Suppose we want to merge two source files, that are already sorted in ascending order, to produce a new destination file which is also sorted in ascending order, as shown below.

filemerge

We would normally begin by checking that the source files have some data inside them before proceeding.  Then the steps are as follows:

  1. Read the first value from each source file and compare them.  Here, the smaller of the first two values is 1 from FileTwo, so this is written to the new file.
  2. Compare the first value in FileOne with the second value in FileTwo. Since 4 is smaller than 7, the value 4 is written to the new file next.
  3. Compare the second value in FileOne with the second value in FileTwo. Since 5 is less than 7, the value 5 is written to the new file next.
  4. Compare the third value in FileOne with the second value in FileTwo. Since 6 is less than 7, the value 6 is written to the new file next .
  5. Compare the fourth value in FileOne with the second value in FileTwo. Since 9 is bigger than 7, the value 7 is written to the new file next.
  6. Compare the fourth value in FileOne with the third value in FileTwo.
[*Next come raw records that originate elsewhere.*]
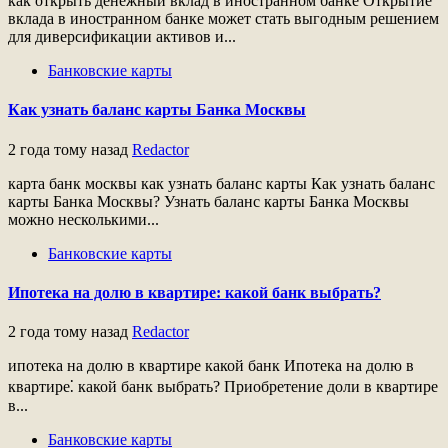
как открыть денежный вклад в иностранном банке Открытие
вклада в иностранном банке может стать выгодным решением
для диверсификации активов и...
Банковские карты
Как узнать баланс карты Банка Москвы
2 года тому назад
Redactor
карта банк москвы как узнать баланс карты Как узнать баланс
карты Банка Москвы? Узнать баланс карты Банка Москвы
можно несколькими...
Банковские карты
Ипотека на долю в квартире: какой банк выбрать?
2 года тому назад
Redactor
ипотека на долю в квартире какой банк Ипотека на долю в
квартире⁚ какой банк выбрать? Приобретение доли в квартире
в...
Банковские карты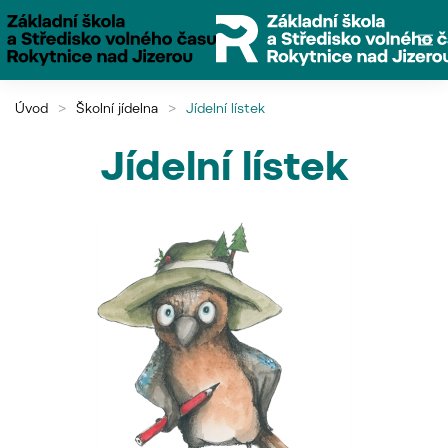
Přejít na hlavní obsah
Úvod
Školní jídelna
Jídelní lístek
Jídelní lístek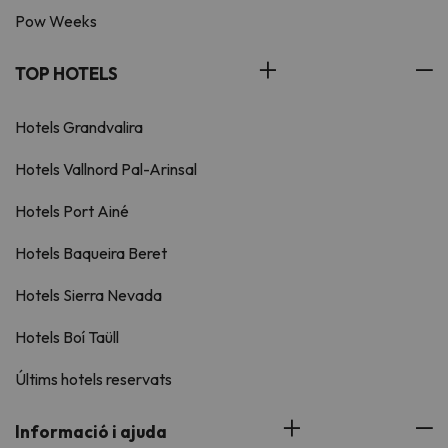
Pow Weeks
TOP HOTELS
Hotels Grandvalira
Hotels Vallnord Pal-Arinsal
Hotels Port Ainé
Hotels Baqueira Beret
Hotels Sierra Nevada
Hotels Boí Taüll
Últims hotels reservats
Informació i ajuda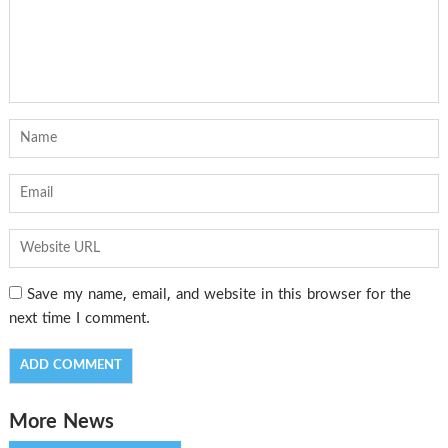
Save my name, email, and website in this browser for the
next time I comment.
More News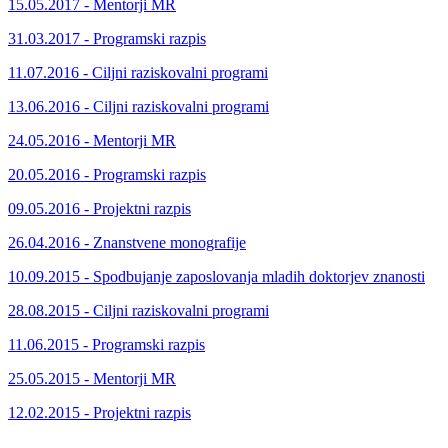
15.05.2017 - Mentorji MR
31.03.2017 - Programski razpis
11.07.2016 - Ciljni raziskovalni programi
13.06.2016 - Ciljni raziskovalni programi
24.05.2016 - Mentorji MR
20.05.2016 - Programski razpis
09.05.2016 - Projektni razpis
26.04.2016 - Znanstvene monografije
10.09.2015 - Spodbujanje zaposlovanja mladih doktorjev znanosti
28.08.2015 - Ciljni raziskovalni programi
11.06.2015 - Programski razpis
25.05.2015 - Mentorji MR
12.02.2015 - Projektni razpis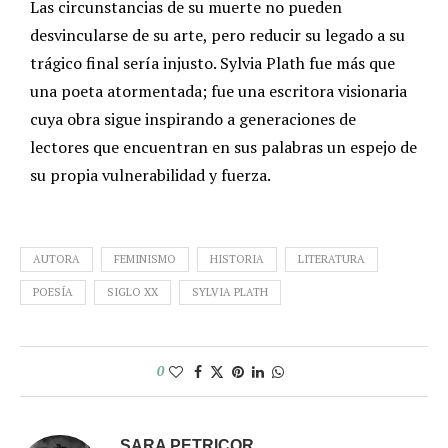
Las circunstancias de su muerte no pueden
desvincularse de su arte, pero reducir su legado a su
trágico final sería injusto. Sylvia Plath fue más que
una poeta atormentada; fue una escritora visionaria
cuya obra sigue inspirando a generaciones de
lectores que encuentran en sus palabras un espejo de
su propia vulnerabilidad y fuerza.
AUTORA
FEMINISMO
HISTORIA
LITERATURA
POESÍA
SIGLO XX
SYLVIA PLATH
0
SARA PETRICOR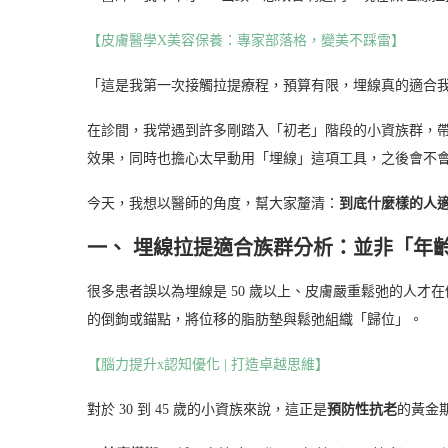
【皮膚醫學X美容保養：專家部落格，變美不踩雷】
「這是我第一次接觸拉提療程，預算有限，埋線真的適合
在診間，我常遇到許多剛踏入「初老」階段的小資族群，
效果，同時也擔心太早動用「埋線」這項工具，之後會不
今天，我想以醫師的角度，幫大家釐清：
到底什麼樣的人
一、 埋線拉提適合族群分析：並非「年
很多患者誤以為埋線是 50 歲以上、皮膚嚴重鬆弛的人才在做
的倒鉤或錨點，將位移的脂肪墊與鬆弛組織「歸位」。
【腦力提升x認知優化 | 打造卓越思維】
對於 30 到 45 歲的小資族來說，這正是
預防性抗老
的黃金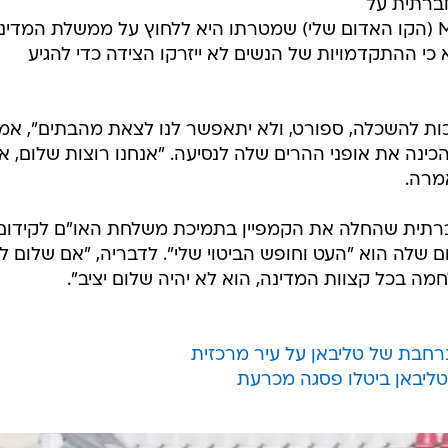
חברתית על
מנת להצטרף לקמפיין #MyRedLine (הקו האדום שלי) שמטרתו היא ללחוץ על ממשלת המדינ
כי ההתקדמויות של הנשים לא ייזרקו הצידה כדי להגיע
זכות להשכלה, ספורט, ולא יתאפשר לנו לצאת מהבתים", אמ
 בת 23, ל-AFP, בעת שהכינה את אופני ההרים שלה לנסיעה. "אנחנו רוצות שלום, 
מרה.
חברתית שהחלה את הקמפיין בתמיכת משלחת האו"ם לקידום
ם שלה הוא "העט וחופש הביטוי שלי". לדבריה, "אם שלום ל
ה בכל קצוות המדינה, הוא לא יהיה שלום יציב".
רחבת של טליבאן על עיר מרכזית
ליבאן ביטלו פסגה מכרעת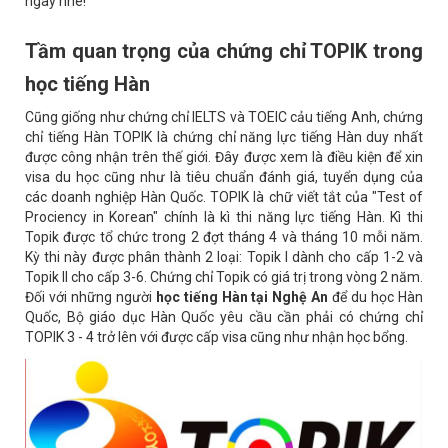
ngay nhé!
Tầm quan trọng của chứng chỉ TOPIK trong
học tiếng Hàn
Cũng giống như chứng chỉ IELTS và TOEIC cảu tiếng Anh, chứng
chỉ tiếng Hàn TOPIK là chứng chỉ năng lực tiếng Hàn duy nhất
được công nhận trên thế giới. Đây được xem là điều kiện để xin
visa du học cũng như là tiêu chuẩn đánh giá, tuyển dụng của
các doanh nghiệp Hàn Quốc. TOPIK là chữ viết tắt của "Test of
Prociency in Korean" chính là kì thi năng lực tiếng Hàn. Kì thi
Topik được tổ chức trong 2 đợt tháng 4 và tháng 10 mỗi năm.
Kỳ thi này được phân thành 2 loại: Topik I dành cho cấp 1-2 và
Topik II cho cấp 3-6. Chứng chỉ Topik có giá trị trong vòng 2 năm.
Đối với những người
học tiếng Hàn tại Nghệ An
để du học Hàn
Quốc, Bộ giáo dục Hàn Quốc yêu cầu cần phải có chứng chỉ
TOPIK 3 - 4 trở lên với được cấp visa cũng như nhận học bổng.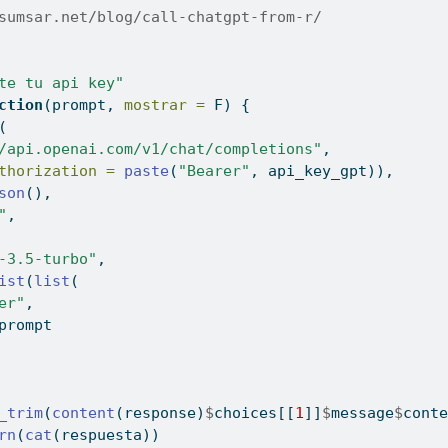
sumsar.net/blog/call-chatgpt-from-r/
te tu api key"
ction
(prompt, 
mostrar =
 F) {
(
/api.openai.com/v1/chat/completions"
,
thorization =
paste
(
"Bearer"
, api_key_gpt)),
son
(),
"
,
-3.5-turbo"
,
ist
(
list
(
er"
,
prompt
_trim
(
content
(response)
$
choices[[
1
]]
$
message
$
conte
rn
(
cat
(respuesta))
Since 8 is less than 9, the value 8 is written to the new file next.
  7. Compare the fourth value in FileOne with the fourth value in FileTwo.  Since 9 is less than 10, the value 9 is written to the new file next.
  8. At this point FileOne has been fully checked, so the remaining values in FileTwo can be written across one after another.

 

This algorithm can be expressed in simple terms as follows:

Check source files are not empty
Get first item from each file
REPEAT
         examine the current item in each source file
         copy the smallest item to the new file
         get next item from source file that this item was copied from
UNTIL input files are empty
IF only one input file exhausted THEN
         copy remaining items from other file to new file
END IF

A more complete description of the algorithm looks like this:

open existing files
create new file
check existing files are not empty
use pointers/counters to identify records for comparison
REPEAT
        compare records indicated by pointers
   IF records are different THEN
               copy earlier value record to new file
               move appropriate pointer
       ELSE
               copy one record only to new file
               move both pointers
        END IF
UNTIL end of one file
copy remaining records from other file
close files

Note the following points about this algorithm:

  • You need to check that the source files have some data in them first
  • You must open the two source files and create a new destination file
  • If a value is copied to the destination file, you can advance to the next record in the file it came from
  • Duplicates need to be handled. They are ignored in this case.
  • When one source file is exhausted, the remaining records from the other source file can be copied to the destination file directly.

 

This merge process assumes two things:

  • Both source files share a common key
  • Records in each source file are already sorted according to this key

 

NOTE:
The algorithm for merging two sorted files is very similar to the algorithm for merging two sorted lists, which is an important aspect of the merge sort.